**TASKS AND EXERCISES:**
• A. Name each poster listed in the headings of the forum thread below, after the words "A Good Laugh - Courtesy of Me -".
• B. Decide whether each statement agrees with the forum thread below, answering yes or no and quoting the words that settle it: (i) The spare key to the Peugeot was at home in Manchester. (ii) The rolling car in the second story came to a stop against a tree. (iii) The poster called helicopter plans to share the vicar's jokes later.
• C. Please write out the forum thread below word for word, starting with "A Good Laugh - Courtesy of Me - Onetap" and going on through "not be posting).".

**PASSAGE TO READ:**
.....
A Good Laugh - Courtesy of Me - GroovyChick{P}
A few years ago I had a peugeot 205. I decided to wash my car at my parents house. As always I would put the key in the ignition and turn up the radio so I could listen to some tunes whilst washing my car. To my horror when rinsing the car the car suddenly locked!! Yes my keys were in the ignition and the spare was at home in Manchester. I called the RAC and as I was away from home they came out and rescued my keys.

I'll never forget what the guy wrote on the paperwork KLIC (keys locked in car) and to this day I never put my keys in the car/ignition when washing it.

GC
A Good Laugh - Courtesy of Me - henry k
A few years ago, this happened to a neighbour of a friend.
On a cold frosty morning started his car with a lot of choke.
Realising he had left something in the house he exited car only to find to had started to roll. He dived in the door intending to heave the handbrake on. Unfortunately his cuff caught the gear lever and selected reverse. Car seen exiting the drive with legs hanging out the side. Process ceased when it collided with either a car or wall across the way.
A Good Laugh - Courtesy of Me - Onetap
"I saw that gag cracked by Jethro on prime time TV...."

You don't see much of Jethro on TV nowadays, prime time or not. Could there be a connection?
A Good Laugh - Courtesy of Me - pdc {P}
I saw the comment before the mod got to it, and I didn't get the joke! :-(
A Good Laugh - Courtesy of Me - helicopter
I hesitate to poke my head up over the parapet again but I'm glad that you were not corrupted by my deleted post pdc.

I submitted what I thought was an old hairy chestnut of a double entendre in a spirit of fun but it referred back to a previous post which was also deleted (in a humorous fashion) by the mods.

I have had my wrist slapped and accepted it.Its over, finished.

However I have to say I have been told much worse and what I consider more offensive jokes by a vicar of my acquaintance but thats another story ( which I will not be posting).
.....
**ENTRIES SUPPLIED:**
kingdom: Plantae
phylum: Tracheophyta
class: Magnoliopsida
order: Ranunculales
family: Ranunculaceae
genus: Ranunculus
.....
**ANSWERS GIVEN:**
• A. GroovyChick, henry k, Onetap, pdc, helicopter

• B.
(i) Yes: "the spare was at home in Manchester"
(ii) No: "Process ceased when it collided with either a car or wall across the way."
(iii) No: "which I will not be posting"

• C.
A Good Laugh - Courtesy of Me - Onetap
"I saw that gag cracked by Jethro on prime time TV...."

You don't see much of Jethro on TV nowadays, prime time or not. Could there be a connection?
A Good Laugh - Courtesy of Me - pdc {P}
I saw the comment before the mod got to it, and I didn't get the joke! :-(
A Good Laugh - Courtesy of Me - helicopter
I hesitate to poke my head up over the parapet again but I'm glad that you were not corrupted by my deleted post pdc.

I submitted what I thought was an old hairy chestnut of a double entendre in a spirit of fun but it referred back to a previous post which was also deleted (in a humorous fashion) by the mods.

I have had my wrist slapped and accepted it.Its over, finished.

However I have to say I have been told much worse and what I consider more offensive jokes by a vicar of my acquaintance but thats another story ( which I will not be posting).